The more the merrier!
A few months ago, I started to work at Balzano Informatik AG. Our big project at the moment - which I’m working on - is called ScanDiags. My part is to work with the radiology reports: trying to identify which pathologies apply to which body parts. Sounds easy, but there are many challenges which have to be addressed during developing an labeling (or extracting) pipeline.
I was asked if I would be interested to write a blog post - or perhaps more over time - about the NLP challenges we have to face. Today, the first blog post was published - and I promise, more will follow!
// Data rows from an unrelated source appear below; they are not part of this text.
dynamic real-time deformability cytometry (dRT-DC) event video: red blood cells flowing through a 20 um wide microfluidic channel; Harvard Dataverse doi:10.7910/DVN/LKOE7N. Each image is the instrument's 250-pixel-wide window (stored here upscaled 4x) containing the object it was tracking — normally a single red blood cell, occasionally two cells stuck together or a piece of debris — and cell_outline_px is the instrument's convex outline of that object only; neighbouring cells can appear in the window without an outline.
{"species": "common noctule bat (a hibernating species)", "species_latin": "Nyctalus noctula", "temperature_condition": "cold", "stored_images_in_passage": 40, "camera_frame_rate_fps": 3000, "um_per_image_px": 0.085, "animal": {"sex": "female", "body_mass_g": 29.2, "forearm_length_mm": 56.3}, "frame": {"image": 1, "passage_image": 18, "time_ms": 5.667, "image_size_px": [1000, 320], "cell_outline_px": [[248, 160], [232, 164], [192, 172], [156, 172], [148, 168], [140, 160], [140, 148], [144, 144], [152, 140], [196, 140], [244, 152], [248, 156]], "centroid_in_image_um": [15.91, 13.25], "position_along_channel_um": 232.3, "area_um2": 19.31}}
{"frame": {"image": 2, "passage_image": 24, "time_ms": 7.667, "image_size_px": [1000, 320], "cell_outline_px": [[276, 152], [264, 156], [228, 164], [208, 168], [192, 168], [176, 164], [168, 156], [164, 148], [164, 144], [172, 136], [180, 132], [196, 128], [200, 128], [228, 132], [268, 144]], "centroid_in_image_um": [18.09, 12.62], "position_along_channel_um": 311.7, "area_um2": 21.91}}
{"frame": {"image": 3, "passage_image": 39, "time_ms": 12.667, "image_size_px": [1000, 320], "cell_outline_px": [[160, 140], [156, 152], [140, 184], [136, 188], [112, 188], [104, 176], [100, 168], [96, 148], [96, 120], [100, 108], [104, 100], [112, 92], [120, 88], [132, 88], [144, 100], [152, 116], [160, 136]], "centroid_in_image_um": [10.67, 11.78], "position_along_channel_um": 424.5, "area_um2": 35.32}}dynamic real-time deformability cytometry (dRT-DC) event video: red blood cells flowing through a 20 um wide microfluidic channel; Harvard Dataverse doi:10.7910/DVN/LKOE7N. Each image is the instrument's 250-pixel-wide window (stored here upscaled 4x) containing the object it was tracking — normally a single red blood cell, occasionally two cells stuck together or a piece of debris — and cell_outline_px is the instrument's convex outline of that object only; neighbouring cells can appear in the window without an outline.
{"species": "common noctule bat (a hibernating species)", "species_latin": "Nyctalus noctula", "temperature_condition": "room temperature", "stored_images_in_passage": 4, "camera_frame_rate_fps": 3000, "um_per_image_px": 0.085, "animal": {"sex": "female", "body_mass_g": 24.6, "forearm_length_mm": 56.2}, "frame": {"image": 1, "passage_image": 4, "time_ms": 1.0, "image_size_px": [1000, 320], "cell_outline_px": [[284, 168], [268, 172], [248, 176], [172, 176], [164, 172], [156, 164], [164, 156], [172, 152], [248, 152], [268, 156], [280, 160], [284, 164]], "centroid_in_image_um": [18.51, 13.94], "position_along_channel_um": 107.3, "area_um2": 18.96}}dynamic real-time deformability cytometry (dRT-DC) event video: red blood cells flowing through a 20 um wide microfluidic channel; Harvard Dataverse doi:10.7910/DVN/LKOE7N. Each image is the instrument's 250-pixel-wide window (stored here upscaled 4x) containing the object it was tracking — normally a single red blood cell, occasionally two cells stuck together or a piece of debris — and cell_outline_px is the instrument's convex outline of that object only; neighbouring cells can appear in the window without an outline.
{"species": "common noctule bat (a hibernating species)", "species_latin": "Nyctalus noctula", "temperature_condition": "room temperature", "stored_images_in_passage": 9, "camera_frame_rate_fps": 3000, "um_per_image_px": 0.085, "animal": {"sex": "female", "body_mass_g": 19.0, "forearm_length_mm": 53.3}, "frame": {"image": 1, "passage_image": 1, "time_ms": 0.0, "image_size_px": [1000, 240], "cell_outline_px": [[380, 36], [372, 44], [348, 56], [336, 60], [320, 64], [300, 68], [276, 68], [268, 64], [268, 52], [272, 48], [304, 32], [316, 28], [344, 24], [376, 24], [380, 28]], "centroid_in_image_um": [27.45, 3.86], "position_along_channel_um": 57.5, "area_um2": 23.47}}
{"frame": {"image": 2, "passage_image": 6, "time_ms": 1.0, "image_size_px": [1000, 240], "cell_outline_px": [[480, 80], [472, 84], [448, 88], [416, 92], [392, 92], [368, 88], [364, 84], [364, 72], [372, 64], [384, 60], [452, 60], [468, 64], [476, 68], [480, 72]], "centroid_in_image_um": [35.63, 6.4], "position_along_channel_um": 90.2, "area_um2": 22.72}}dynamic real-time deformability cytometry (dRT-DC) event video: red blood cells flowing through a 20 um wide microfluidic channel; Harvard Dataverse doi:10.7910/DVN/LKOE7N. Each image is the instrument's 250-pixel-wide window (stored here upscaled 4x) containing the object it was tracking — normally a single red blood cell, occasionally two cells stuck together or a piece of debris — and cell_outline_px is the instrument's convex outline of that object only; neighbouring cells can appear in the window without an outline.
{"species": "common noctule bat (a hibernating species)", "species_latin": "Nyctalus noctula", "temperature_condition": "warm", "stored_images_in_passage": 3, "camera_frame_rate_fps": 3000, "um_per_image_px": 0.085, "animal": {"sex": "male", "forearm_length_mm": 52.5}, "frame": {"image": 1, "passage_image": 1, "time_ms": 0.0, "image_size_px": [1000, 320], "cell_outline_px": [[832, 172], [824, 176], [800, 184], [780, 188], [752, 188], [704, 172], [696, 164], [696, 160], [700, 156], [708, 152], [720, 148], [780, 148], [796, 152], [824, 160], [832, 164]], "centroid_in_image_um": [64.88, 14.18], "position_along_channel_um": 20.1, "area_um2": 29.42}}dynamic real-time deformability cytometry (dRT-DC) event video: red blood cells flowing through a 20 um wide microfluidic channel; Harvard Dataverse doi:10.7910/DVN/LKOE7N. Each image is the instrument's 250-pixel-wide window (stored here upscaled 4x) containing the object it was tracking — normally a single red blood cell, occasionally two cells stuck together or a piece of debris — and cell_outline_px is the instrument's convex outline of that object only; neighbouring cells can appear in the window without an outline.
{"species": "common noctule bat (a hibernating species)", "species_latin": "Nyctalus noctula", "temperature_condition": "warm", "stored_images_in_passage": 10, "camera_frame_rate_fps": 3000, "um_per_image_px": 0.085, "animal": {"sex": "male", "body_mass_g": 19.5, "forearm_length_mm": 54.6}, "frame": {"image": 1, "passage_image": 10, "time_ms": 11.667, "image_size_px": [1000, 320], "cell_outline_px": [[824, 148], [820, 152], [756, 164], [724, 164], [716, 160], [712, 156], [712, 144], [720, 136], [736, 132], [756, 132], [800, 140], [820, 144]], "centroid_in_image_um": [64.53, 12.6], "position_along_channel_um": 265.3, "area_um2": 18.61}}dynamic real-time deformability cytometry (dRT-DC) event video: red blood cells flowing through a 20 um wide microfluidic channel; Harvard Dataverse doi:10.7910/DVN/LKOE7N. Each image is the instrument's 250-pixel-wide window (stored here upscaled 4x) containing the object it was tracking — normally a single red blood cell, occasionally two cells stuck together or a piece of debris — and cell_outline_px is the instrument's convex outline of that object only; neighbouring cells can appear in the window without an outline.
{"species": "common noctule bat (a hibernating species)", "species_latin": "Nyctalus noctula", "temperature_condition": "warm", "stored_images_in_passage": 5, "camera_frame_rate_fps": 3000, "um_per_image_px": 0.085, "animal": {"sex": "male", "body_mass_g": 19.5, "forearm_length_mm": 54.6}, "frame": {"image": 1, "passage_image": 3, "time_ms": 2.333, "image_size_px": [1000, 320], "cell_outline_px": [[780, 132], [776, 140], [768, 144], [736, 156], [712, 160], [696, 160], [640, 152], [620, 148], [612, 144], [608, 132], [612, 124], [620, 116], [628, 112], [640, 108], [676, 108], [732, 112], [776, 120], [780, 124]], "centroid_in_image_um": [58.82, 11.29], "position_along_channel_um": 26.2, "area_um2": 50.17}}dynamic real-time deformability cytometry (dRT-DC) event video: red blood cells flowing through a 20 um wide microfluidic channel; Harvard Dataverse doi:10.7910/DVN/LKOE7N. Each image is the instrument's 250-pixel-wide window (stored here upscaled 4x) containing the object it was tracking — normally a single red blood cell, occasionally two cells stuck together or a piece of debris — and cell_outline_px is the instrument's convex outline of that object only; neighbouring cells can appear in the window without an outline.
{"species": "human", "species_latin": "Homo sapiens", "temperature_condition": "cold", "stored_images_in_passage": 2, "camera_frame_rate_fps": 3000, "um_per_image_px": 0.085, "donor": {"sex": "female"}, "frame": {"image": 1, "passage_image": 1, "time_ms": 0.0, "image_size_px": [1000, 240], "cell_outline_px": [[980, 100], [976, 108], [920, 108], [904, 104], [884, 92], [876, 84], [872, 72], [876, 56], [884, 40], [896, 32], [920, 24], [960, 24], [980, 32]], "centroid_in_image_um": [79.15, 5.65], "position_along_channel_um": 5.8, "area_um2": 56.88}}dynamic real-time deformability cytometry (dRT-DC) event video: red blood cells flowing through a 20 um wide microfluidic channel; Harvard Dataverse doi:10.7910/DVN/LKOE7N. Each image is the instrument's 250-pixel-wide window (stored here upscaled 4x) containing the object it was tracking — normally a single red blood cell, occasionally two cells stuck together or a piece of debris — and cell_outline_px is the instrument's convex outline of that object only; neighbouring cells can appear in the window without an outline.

Let me give you a small insight of the blog post:
For our specific problem of identifying pathologies and other important issues on MRIs, this means we want to have as many MRIs as possible to train our networks. But to efficiently train our networks for specific pathologies, the network needs to know what pathologies are visible on the MRIs we provide during the training steps. This means if we give an MRI as input during the training for disk herniations, we need to tell the network for each single MRI if a disk herniation is visible or not. Easy right? Theoretically perhaps, but in practice, not so much. Although we can collaborate with different hospitals to collect more MRI data, the information about the pathologies is written down in an unstructured, continuous text called “radiology report.” Problem is, the networks we want to train to identify pathologies do not understand radiology reports. Therefore, we need to extract the information about pathologies out of these continuous texts and provide it in a structured form to the network. We call this process “label extraction” and use many different natural language processing (NLP) methods to come up with a powerful pipeline which takes the radiology reports as the input and gives labels in an extremely structured way as an output.